- Request -
The response must consist of the records below, copied exactly.
--------------------------------------------------
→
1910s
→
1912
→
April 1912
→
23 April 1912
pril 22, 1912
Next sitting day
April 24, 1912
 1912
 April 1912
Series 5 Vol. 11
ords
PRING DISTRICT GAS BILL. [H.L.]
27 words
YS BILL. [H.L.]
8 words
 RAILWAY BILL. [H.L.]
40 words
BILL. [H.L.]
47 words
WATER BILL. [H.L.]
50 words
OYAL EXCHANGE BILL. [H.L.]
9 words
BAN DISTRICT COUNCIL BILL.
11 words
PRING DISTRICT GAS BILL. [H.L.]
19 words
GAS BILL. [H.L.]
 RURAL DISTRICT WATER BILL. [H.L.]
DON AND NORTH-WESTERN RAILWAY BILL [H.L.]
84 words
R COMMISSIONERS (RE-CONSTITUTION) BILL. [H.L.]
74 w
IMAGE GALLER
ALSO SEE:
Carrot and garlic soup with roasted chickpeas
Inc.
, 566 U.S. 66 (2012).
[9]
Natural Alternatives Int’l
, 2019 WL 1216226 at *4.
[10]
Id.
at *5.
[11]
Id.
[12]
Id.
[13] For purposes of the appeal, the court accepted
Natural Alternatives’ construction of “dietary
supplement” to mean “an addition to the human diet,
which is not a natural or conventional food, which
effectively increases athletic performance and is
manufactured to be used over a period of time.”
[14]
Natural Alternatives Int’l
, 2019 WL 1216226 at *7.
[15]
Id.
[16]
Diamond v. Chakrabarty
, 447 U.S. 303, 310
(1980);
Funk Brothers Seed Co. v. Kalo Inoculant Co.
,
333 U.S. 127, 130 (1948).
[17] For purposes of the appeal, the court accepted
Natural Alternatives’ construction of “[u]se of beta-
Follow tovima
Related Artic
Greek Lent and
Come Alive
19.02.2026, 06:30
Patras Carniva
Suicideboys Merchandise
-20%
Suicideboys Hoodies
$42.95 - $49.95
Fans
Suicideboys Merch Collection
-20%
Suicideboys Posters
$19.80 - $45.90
--------------------------------------------------
- Exercise solution -
→
1910s
→
1912
→
April 1912
→
23 April 1912
pril 22, 1912
Next sitting day
April 24, 1912
 1912
 April 1912
Series 5 Vol. 11
ords
PRING DISTRICT GAS BILL. [H.L.]
27 words
YS BILL. [H.L.]
8 words
 RAILWAY BILL. [H.L.]
40 words
BILL. [H.L.]
47 words
WATER BILL. [H.L.]
50 words
OYAL EXCHANGE BILL. [H.L.]
9 words
BAN DISTRICT COUNCIL BILL.
11 words
PRING DISTRICT GAS BILL. [H.L.]
19 words
GAS BILL. [H.L.]
 RURAL DISTRICT WATER BILL. [H.L.]
DON AND NORTH-WESTERN RAILWAY BILL [H.L.]
84 words
R COMMISSIONERS (RE-CONSTITUTION) BILL. [H.L.]
74 w
IMAGE GALLER
ALSO SEE:
Carrot and garlic soup with roasted chickpeas
Inc.
, 566 U.S. 66 (2012).
[9]
Natural Alternatives Int’l
, 2019 WL 1216226 at *4.
[10]
Id.
at *5.
[11]
Id.
[12]
Id.
[13] For purposes of the appeal, the court accepted
Natural Alternatives’ construction of “dietary
supplement” to mean “an addition to the human diet,
which is not a natural or conventional food, which
effectively increases athletic performance and is
manufactured to be used over a period of time.”
[14]
Natural Alternatives Int’l
, 2019 WL 1216226 at *7.
[15]
Id.
[16]
Diamond v. Chakrabarty
, 447 U.S. 303, 310
(1980);
Funk Brothers Seed Co. v. Kalo Inoculant Co.
,
333 U.S. 127, 130 (1948).
[17] For purposes of the appeal, the court accepted
Natural Alternatives’ construction of “[u]se of beta-
Follow tovima
Related Artic
Greek Lent and
Come Alive
19.02.2026, 06:30
Patras Carniva
Suicideboys Merchandise
-20%
Suicideboys Hoodies
$42.95 - $49.95
Fans
Suicideboys Merch Collection
-20%
Suicideboys Posters
$19.80 - $45.90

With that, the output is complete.